- [WHAT YOU WILL DO]: Convert the records below, starting with the line that contains "List the labels" and going on through the line that contains "332, 328, 322, 319, 310", into a JSON list of strings, one string per line, leaving out blank lines.

- [AVAILABLE RECORDS]:
******************************
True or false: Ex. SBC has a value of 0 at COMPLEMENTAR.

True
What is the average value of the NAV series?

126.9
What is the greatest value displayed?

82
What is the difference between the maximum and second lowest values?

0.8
******************************
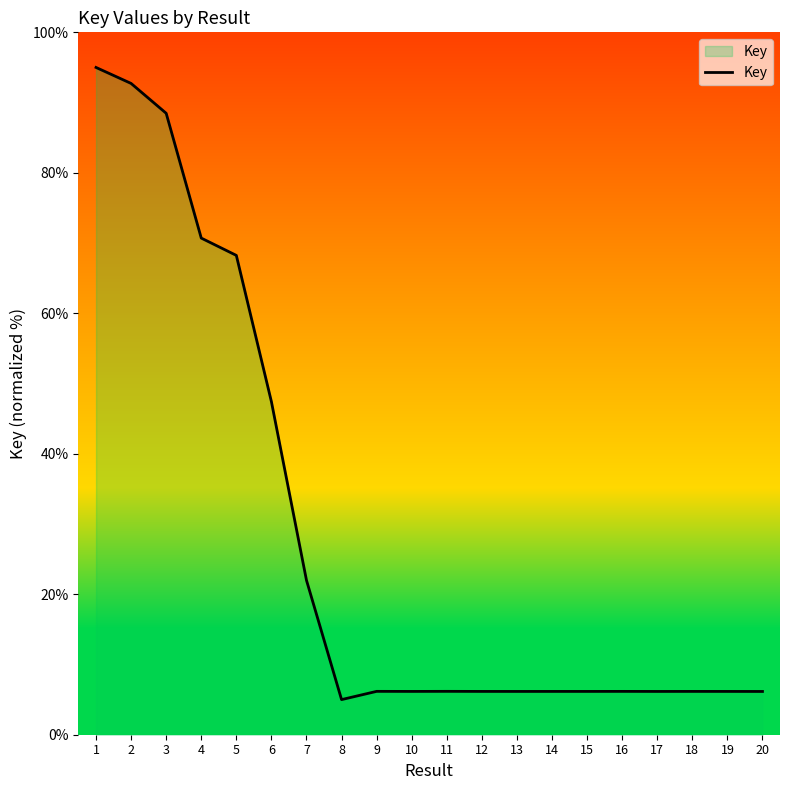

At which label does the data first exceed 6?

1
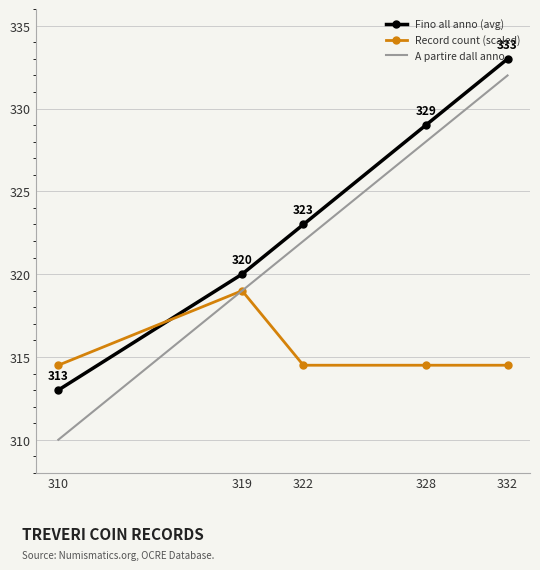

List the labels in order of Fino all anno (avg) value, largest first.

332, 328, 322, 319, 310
******************************
- [ANSWER SPACE]:
[
  "List the labels in order of Fino all anno (avg) value, largest first.",
  "332, 328, 322, 319, 310"
]